- Problems to solve
(1) Answer these from the tournament report:
(a) What cards did Paul show in his hand after game three?
(b) What was Tarik's record?
(c) What match and game totals does the report give?
(2) Extend the tournament report past its last line by writing up the final round.
*** Opening Selected extract ***
In came the Absolute Law and tutors. Second game he started fast again, but I put down a Trellis and a Boa to help stem the tide. A timely Wrath started us off again, but this time I had the better creatures, including a Masticore. I finished him off with a Blastoderm.
Game three was more interesting. He started the beatdown while I cast an early Absolute Law. I then put down a few blockers and mana producers until Paul played a Thran Lens. I didn’t see a Disenchant or a Seal but managed to get a Masticore and kill all of his creatures. He cast a Seal of Fire as I started to hit him back. He cast another Seal of Fire and I hit him again. Another couple of turns later I beat him to death, while I was on 9 life. He showed me his hand: Two shocks, a lucky escape.
Worship or Pariah may be a good addition to the sideboard, it depends how popular burn decks become.
Matches 4-2, Games 10-7.
Andy and Paul had had to play and Paul had won 2-0. That left Andy on 2 wins, 2 draws and 2 losses and Paul on 3 Wins, 2 draws and a loss. Tarik was still undefeated and on 6-0.
Final Round – Richard Young – Control Black.
*** Closing Selected extract ***
*** Opening Dataset content ***
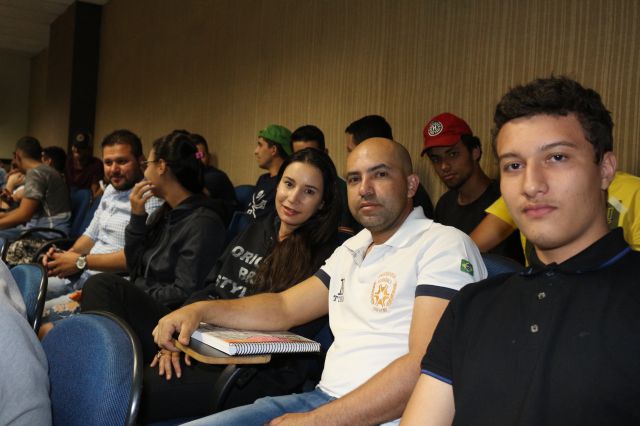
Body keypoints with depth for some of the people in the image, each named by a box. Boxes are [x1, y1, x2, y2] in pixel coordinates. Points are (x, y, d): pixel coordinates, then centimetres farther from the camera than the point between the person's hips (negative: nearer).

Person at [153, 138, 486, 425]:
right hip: (322, 397, 8)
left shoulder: (443, 245, -10)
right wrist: (202, 310, 5)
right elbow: (285, 308, 19)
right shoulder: (352, 249, 17)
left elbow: (427, 368, -19)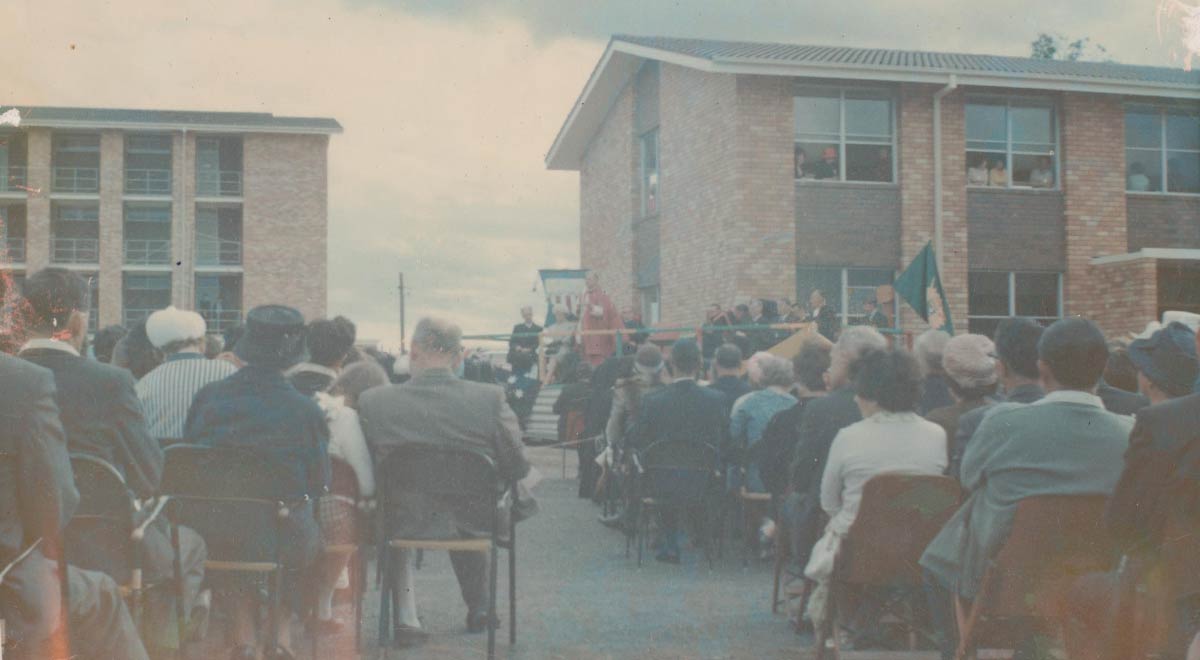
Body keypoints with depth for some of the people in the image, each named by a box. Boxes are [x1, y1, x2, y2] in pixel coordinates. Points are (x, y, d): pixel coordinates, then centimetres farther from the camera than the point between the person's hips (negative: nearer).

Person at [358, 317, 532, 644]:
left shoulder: (373, 401, -17)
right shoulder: (491, 398, -19)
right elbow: (517, 468, -11)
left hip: (405, 522, 0)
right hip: (472, 524, 1)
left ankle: (406, 618, 31)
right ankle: (478, 610, 51)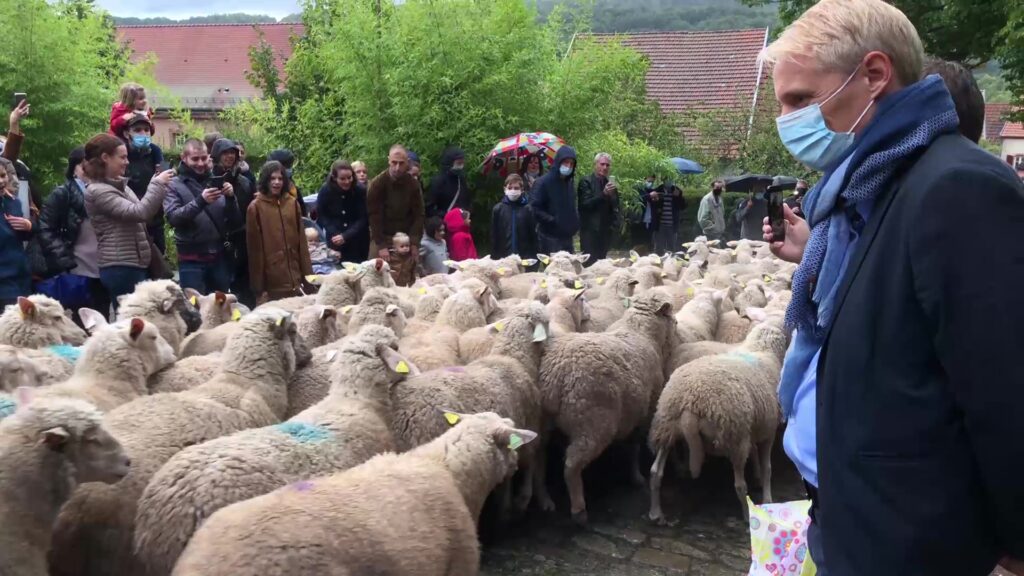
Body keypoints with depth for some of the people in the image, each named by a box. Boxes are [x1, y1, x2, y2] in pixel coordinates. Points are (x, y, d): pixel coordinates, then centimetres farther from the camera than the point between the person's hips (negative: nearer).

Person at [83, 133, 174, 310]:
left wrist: (159, 187, 8)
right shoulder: (97, 191, -12)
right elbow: (139, 212, -22)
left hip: (136, 265, 9)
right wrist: (157, 184, -12)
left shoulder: (119, 185, 14)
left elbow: (141, 212, 20)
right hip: (120, 268, -9)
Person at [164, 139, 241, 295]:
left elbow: (236, 222, 4)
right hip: (192, 260, -3)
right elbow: (173, 218, -15)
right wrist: (200, 201, -26)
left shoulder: (217, 181, 9)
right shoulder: (175, 185, 1)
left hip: (220, 257, 3)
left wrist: (231, 198, -13)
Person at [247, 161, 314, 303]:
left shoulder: (292, 203, 8)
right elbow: (255, 248, -3)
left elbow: (301, 241, 10)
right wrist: (258, 286, -5)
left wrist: (308, 275, 7)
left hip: (295, 281, 4)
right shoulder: (256, 207, -3)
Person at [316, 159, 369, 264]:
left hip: (358, 242, 0)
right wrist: (335, 234, -14)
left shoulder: (360, 191, -12)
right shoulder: (325, 191, -10)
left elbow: (363, 219, -10)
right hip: (336, 242, 1)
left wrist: (346, 236, -20)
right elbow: (321, 216, 0)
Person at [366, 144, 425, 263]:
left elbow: (418, 215, -3)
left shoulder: (413, 184, -2)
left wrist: (414, 243, -14)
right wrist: (381, 245, -17)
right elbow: (374, 216, -12)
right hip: (382, 238, -2)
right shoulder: (377, 183, -10)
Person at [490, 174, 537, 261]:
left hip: (525, 257, -1)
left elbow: (533, 235, 2)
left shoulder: (528, 209, -1)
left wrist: (533, 256, -2)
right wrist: (494, 257, 2)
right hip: (503, 257, 1)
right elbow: (494, 235, 5)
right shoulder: (498, 209, 2)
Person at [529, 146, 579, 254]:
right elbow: (535, 209, -15)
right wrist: (552, 221, -18)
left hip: (567, 237, 8)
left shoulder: (569, 182, 14)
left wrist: (575, 222, 8)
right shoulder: (544, 182, -10)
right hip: (550, 238, -7)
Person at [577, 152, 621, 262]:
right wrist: (603, 194, -25)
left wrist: (616, 224, 5)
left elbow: (614, 207, 19)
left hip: (605, 231, 5)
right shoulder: (586, 181, -5)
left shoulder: (610, 183, 14)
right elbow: (585, 204, -15)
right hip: (590, 230, -5)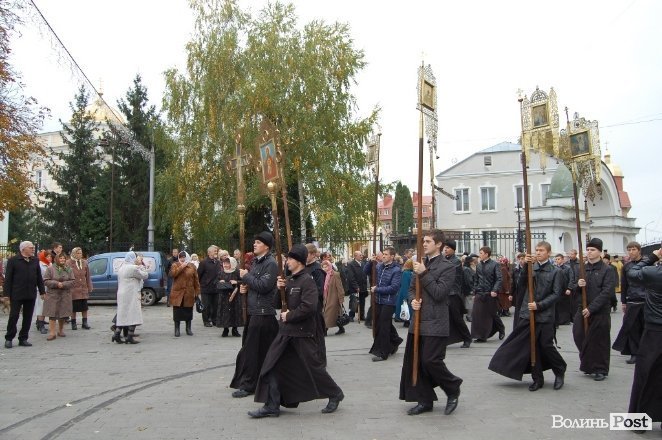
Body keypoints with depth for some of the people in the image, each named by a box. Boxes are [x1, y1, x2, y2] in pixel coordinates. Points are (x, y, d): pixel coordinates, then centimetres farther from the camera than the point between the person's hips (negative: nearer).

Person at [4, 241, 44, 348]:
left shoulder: (35, 261, 10)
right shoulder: (13, 260, -4)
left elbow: (39, 277, 13)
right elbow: (8, 278, -5)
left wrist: (42, 291, 8)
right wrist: (7, 294, -10)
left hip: (31, 295, 4)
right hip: (17, 294, -4)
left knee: (28, 317, 7)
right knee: (13, 316, 0)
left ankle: (23, 339, 16)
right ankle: (9, 339, 13)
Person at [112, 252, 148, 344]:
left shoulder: (121, 268, 13)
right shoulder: (133, 268, -14)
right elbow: (145, 275, -8)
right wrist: (141, 266, 4)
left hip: (122, 294, 8)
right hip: (131, 295, -8)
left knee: (123, 314, 14)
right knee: (133, 315, -2)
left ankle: (117, 334, 11)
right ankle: (130, 337, -3)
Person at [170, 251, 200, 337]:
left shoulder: (192, 266, 6)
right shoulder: (175, 265, 5)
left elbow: (196, 279, 6)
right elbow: (172, 274, -15)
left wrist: (197, 291, 2)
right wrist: (181, 267, -17)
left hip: (189, 293, 1)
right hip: (178, 292, -1)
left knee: (188, 311, 8)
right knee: (177, 312, 1)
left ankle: (188, 328, 19)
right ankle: (177, 329, 10)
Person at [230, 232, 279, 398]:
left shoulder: (271, 263, -12)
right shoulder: (255, 262, 15)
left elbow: (263, 285, -21)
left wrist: (246, 276, -10)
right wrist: (245, 287, 4)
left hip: (263, 313, -9)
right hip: (253, 311, 9)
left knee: (252, 350, -4)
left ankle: (247, 385, 3)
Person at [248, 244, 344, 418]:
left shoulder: (307, 281, -16)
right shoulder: (290, 280, 11)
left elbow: (309, 307, -26)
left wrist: (289, 316, -16)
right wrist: (280, 289, 0)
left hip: (302, 332, -8)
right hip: (286, 331, 8)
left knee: (313, 366, 2)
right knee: (273, 366, 4)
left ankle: (335, 395, 23)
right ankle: (271, 406, 13)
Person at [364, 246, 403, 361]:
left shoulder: (396, 270, -14)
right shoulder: (380, 266, 3)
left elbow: (394, 288, -21)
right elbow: (367, 271, 16)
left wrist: (376, 289, -17)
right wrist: (371, 262, -3)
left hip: (388, 302, -7)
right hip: (379, 300, 7)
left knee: (383, 327, -1)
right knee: (379, 325, 19)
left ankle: (382, 353, 10)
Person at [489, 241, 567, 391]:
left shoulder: (555, 272, -1)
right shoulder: (531, 267, 8)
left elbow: (556, 294, -5)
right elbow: (522, 281, -7)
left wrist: (539, 305, -14)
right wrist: (526, 265, -21)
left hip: (545, 315, -3)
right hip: (528, 313, 3)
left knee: (546, 345, 1)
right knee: (530, 346, 4)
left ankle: (560, 372, 27)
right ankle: (537, 379, 16)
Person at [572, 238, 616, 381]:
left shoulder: (608, 270, -5)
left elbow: (607, 292, -13)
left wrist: (591, 308, -18)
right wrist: (578, 285, -9)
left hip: (600, 312, -5)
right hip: (582, 310, 5)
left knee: (599, 341, 2)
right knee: (579, 337, 3)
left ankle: (601, 370, 17)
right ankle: (588, 365, 23)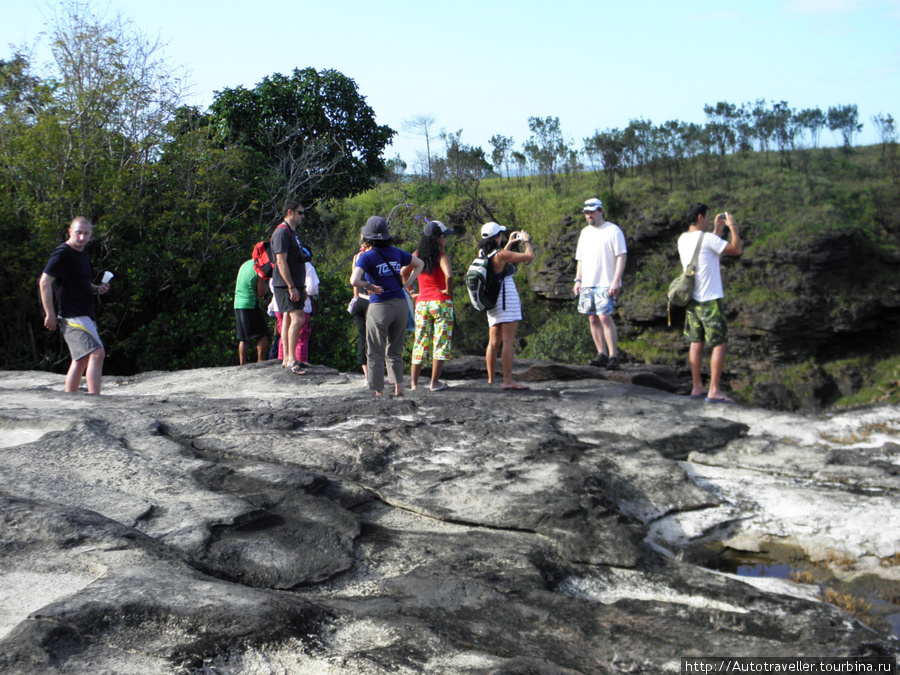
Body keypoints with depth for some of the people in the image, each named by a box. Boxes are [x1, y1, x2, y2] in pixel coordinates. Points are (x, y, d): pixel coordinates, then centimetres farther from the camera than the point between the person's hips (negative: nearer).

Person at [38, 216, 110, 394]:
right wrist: (50, 314, -16)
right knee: (97, 353, -21)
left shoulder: (84, 255, 17)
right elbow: (44, 282, -15)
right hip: (72, 316, -10)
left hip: (85, 316, 10)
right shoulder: (63, 253, -10)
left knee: (81, 360, 13)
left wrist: (97, 289, 8)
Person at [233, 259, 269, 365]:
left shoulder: (245, 264, 14)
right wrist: (263, 281, 6)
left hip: (237, 304, 7)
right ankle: (261, 362, -8)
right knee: (263, 335, -2)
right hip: (251, 305, -7)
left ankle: (242, 364, 6)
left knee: (243, 338, 9)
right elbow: (261, 293, -10)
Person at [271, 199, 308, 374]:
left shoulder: (293, 232, 19)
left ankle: (286, 359, 13)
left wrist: (302, 286, 22)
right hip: (286, 285, -10)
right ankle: (291, 360, -16)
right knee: (298, 318, -16)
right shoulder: (282, 232, -13)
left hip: (294, 284, 10)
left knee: (288, 319, 10)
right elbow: (281, 262, -19)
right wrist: (291, 287, -23)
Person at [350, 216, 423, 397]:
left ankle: (379, 392, 8)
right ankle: (398, 386, 6)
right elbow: (420, 263, 21)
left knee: (375, 354, 7)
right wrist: (407, 284, 13)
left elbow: (354, 280, -25)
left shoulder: (366, 257, -9)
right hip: (401, 305, 5)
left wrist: (369, 286, -7)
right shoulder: (396, 252, 7)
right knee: (395, 351, 16)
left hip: (379, 306, -5)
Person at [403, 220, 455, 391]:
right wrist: (448, 291, -10)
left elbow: (402, 273, 7)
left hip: (421, 302, 5)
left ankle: (414, 381, 8)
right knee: (441, 341, 3)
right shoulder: (441, 256, -10)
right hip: (441, 302, -5)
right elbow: (449, 275, -26)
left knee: (420, 342, 10)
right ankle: (435, 382, 3)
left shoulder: (417, 254, 6)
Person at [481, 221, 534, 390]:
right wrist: (526, 241, 7)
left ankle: (490, 379, 16)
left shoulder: (484, 254, 8)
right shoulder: (501, 255, -15)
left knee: (493, 342, 12)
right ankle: (508, 380, -14)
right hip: (507, 298, -8)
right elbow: (530, 256, -11)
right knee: (508, 340, -10)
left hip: (492, 301, 8)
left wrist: (509, 243, 37)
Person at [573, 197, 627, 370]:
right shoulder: (585, 232, 18)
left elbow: (622, 257, -8)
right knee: (593, 318, 5)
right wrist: (578, 280, 13)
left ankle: (613, 356, -11)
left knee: (605, 317, -14)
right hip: (587, 283, 7)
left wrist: (616, 281, -16)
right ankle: (602, 354, 12)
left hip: (606, 284, -7)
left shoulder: (613, 230, -4)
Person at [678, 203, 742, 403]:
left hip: (692, 301, 8)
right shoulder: (706, 239, -16)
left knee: (696, 343, 12)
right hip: (710, 300, -8)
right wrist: (732, 226, -1)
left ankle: (697, 387, 17)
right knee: (720, 344, -2)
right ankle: (714, 391, -6)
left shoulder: (682, 240, 8)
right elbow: (736, 249, -11)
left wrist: (718, 229, 24)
*** Closing Dataset content ***
- Solved tasks
(1)
(a) Two shocks.
(b) He was still undefeated, at 6-0.
(c) Matches 4-2, games 10-7.

(2)
Richard started well with a Dark Ritual, Negator. I cast a BOP and followed with a River Boa. Richard attacked to do me four points of damage and lose two permanents. That was the last damage Richard did in that game. Elders and Boas won the day.
I sideboard in 2 tutors, 1 Light of Day, 1 Thran Lens, 1 COP: Black and a Splinter and we start again. Game two Richard puts a Skirge out whilst I cast another BOP then a Trellis. I fetch a Light of Day and play it. A few turns later I start Elder beatdown. Richard manages to cast a Thran Lens, which I then Disenchant.
It was at this point I realised the Lens wasn’t that good in the match up. I wasted a sideboard slot with a Lens when the black players have them ANYWAY! I continued with the beatdown until Richard cast a second Thran Lens and hit me for three with a Skirge. In my turn I play an Uktabi Orangutan and get rid of it, and continue the beatdown with the Monkey and the Elder. A few turns later it’s all over.
Matches 5-2, Games 12-7: 15 points and 7th place.
My first top-eight for a while and with my own deck too. The deck performed better than I had hoped but there’s still room for improvement. The Monkeys in the main deck could be something more useful in more matchups. The Thran Lens can come straight out of the sideboard. The crop rotation didn’t help much and could be something more useful. The Wrath helped a couple of times, but so would a Wave and I wouldn’t loose all of my creatures. I’m not so sure about taking it out though, there’re too many decks it’s useful against.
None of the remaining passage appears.